Text:

^^^^^^^^

4.2.4 Established regression plots from the developed ANN

For the developed ANN regression plot, the original dataset of the ANN was divided randomly into training, validation, and testing. By default, 70% (36 datasets) of the total 50 datasets referred to the training dataset used to develop the model of the ANN. The remaining 30% were divided into 2 partitions: the validation (15%) and testing (15%) dataset. Figure 6 shows the derived regression plots obtained using the MATLAB ANN model upon completion of training.

Fig. 6
figure 6

Training, validation, testing, and all dataset ANOVA regression plot

In Fig. 6, during the training stage, the connection weights of the neural network were said to be adjusted to minimize the MSE on the training set. The regression plots for the target (measured volume of biogas yield) and the model output (predicted volume of biogas yield) for the training, validation, testing, and all datasets had very strong correlations of 0.9999, 0.9857, 0.9980, and 0.9971, respectively. These values are close to 1, indicating that the model output accurately predicts the measured target and almost fits the observed data line, similar to a study conducted by Abubakar et al. [14], where the R2 was reported as 0.9993. Also, the trained ANN can predict the daily volume of biogas yield. The findings reveal that the prediction of the ANN was strongly correlated with experimental data, which was also confirmed by Suberu et al. [46]. Furthermore, the modelled line (black dash lines) best fits the sample data (solid colour lines), which shows strong agreement and could predict biogas production outcomes and optimization in the fixed dome digester. The far scattering of some data points from the zero-line experience in Fig. 6 is likely due in part to the noise in the experimental data and might not be exclusively connected to the accuracy of the ANN model, according to Almomani [47].

^^^^^^^^

Extracted records

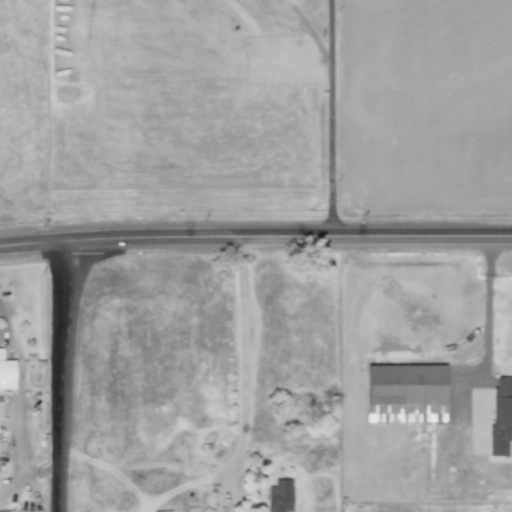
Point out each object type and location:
road: (331, 118)
road: (255, 237)
road: (485, 330)
road: (244, 341)
building: (6, 374)
building: (7, 374)
road: (61, 377)
building: (405, 392)
building: (406, 393)
building: (2, 405)
building: (2, 406)
building: (501, 414)
building: (501, 414)
building: (279, 496)
building: (279, 496)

^^^^^^^^

Set tasks:
(1) In the regression-plot excerpt, what correlation was reported for the validation dataset?
(2) Reproduce the regression-plot excerpt, starting with "For the developed" and going on through "completion of training.".
(3) Turn the paragraph of the regression-plot excerpt that begins "In Fig. 6, during the training stage" into a list that keeps its main facts.
Rely only on the regression-plot excerpt, not on the material.

Answers to the exercises:
(1) 0.9857

(2)
For the developed ANN regression plot, the original dataset of the ANN was divided randomly into training, validation, and testing. By default, 70% (36 datasets) of the total 50 datasets referred to the training dataset used to develop the model of the ANN. The remaining 30% were divided into 2 partitions: the validation (15%) and testing (15%) dataset. Figure 6 shows the derived regression plots obtained using the MATLAB ANN model upon completion of training.

(3)
- During training, the neural network's connection weights were adjusted to minimize the MSE on the training set.
- Correlations between target (measured biogas volume) and model output (predicted biogas volume) were 0.9999 for training, 0.9857 for validation, 0.9980 for testing, and 0.9971 for all datasets.
- These values near 1 show that the model output accurately predicts the measured target. This is similar to Abubakar et al. [14], who reported an R2 of 0.9993.
- The trained ANN can predict the daily volume of biogas yield.
- Its predictions correlate strongly with experimental data, as Suberu et al. [46] also confirmed.
- The modelled line (black dashed lines) best fits the sample data (solid colored lines). This shows strong agreement and could predict biogas production outcomes and optimization in the fixed dome digester.
- According to Almomani [47], the far scattering of some data points is likely due in part to noise in the experimental data and not only to the ANN model's accuracy.